With Texas now facing a $27 billion budget shortfall and the possibility of new taxes, layoffs and service cuts at the state level, we’re long overdue in implementing the long-term savings that will help improve our quality of life, save jobs and even make Texans healthier. It’s time for the Texas Commission on Environmental Quality to stop wasting taxpayer money fighting the Environmental Protection Agency and for state legislators to adopt common-sense solutions like those outlined in the “No Regrets” bill, which offers reductions strategies for greenhouse gas (GHG) emissions at no cost to business and consumers.
Reducing air pollutants that are harmful to human health (e.g., particulate matter, ozone-precursors, and even GHGs) saves money. How? Fewer missed days at work. Decreased number of hospital visits. Lower mortality rates. We’re talking about the hidden costs of air pollution. Don’t just take our word for it. Consider that in Texas:
- Asthma accounted for more than 25,000 hospitalizations and an estimated $446.8 million in hospital charges in 2007. An estimated 2.3 million (12.9%) adults had self-reported lifetime asthma, and 1.4 million (8.2%) adults had self-reported current asthma.
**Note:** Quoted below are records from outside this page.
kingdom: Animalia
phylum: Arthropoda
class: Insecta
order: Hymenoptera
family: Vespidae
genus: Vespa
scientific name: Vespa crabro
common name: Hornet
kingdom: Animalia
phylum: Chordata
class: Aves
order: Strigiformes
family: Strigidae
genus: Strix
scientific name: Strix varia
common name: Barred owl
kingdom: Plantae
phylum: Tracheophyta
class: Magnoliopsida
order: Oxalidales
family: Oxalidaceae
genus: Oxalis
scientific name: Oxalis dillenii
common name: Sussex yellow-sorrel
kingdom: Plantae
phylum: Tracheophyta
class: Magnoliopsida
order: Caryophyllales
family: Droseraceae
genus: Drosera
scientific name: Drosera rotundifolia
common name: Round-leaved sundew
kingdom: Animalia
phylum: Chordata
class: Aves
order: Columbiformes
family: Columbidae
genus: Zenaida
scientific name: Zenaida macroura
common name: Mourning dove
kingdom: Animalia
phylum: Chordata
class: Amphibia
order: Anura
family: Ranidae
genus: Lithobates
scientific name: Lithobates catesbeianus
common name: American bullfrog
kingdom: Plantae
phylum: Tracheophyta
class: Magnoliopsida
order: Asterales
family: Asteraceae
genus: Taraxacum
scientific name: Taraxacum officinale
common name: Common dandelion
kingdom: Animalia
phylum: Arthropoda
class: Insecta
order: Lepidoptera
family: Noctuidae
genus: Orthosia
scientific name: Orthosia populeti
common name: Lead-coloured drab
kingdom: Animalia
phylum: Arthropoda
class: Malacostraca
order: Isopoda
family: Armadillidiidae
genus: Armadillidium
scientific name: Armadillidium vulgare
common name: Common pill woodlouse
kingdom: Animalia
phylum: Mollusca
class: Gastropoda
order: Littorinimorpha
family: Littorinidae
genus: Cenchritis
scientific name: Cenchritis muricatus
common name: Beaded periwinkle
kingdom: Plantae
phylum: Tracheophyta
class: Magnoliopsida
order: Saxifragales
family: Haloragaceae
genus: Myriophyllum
- Cancer is the second leading cause of death and will become the number one leading cause of death in the next decade. The total estimated direct medical costs due to cancer in 1998 were $4.9 billion, and indirect costs from lost productivity were $9.1 billion – for a total of about $14.0 billion attributable to cancer in Texas that year. (1998 was the most recent year available). With a 10% per year increase in health care costs, we’ve estimated that number may be as high as $43 billion for 2010.
- We rank first in the percentage of uninsured workers, which can only mean more emergency room visits each year.
Last month, nearly 300 local and national health organizations, public health groups and other clean air advocates sent a letter urging Congress to defend the Clean Air Act for just the kinds of reasons previously listed here. EDF also signed the letter, which included the following plea:
“Over the coming years the EPA will be fulfilling its duty to reduce the smog and soot pollution, air toxics, and global warming pollution that are the cause of these public health threats. We urge you to fully support the EPA in fulfilling this responsibility. Doing so is quite literally a matter of life and death for tens of thousands of people and will mean the difference between chronic debilitating illness or a healthy life for hundreds of thousands more."
Texans are overwhelmingly opposed to any tax increases and newly elected members of the Texas House were sent to Austin on promises of “No New Taxes.” Complying with the EPA, adhering to the Clean Air Act, and reducing greenhouse gas emissions will help Texas pull its way out of a major fiscal crisis and have the added benefit of improving the lives of millions of Texans.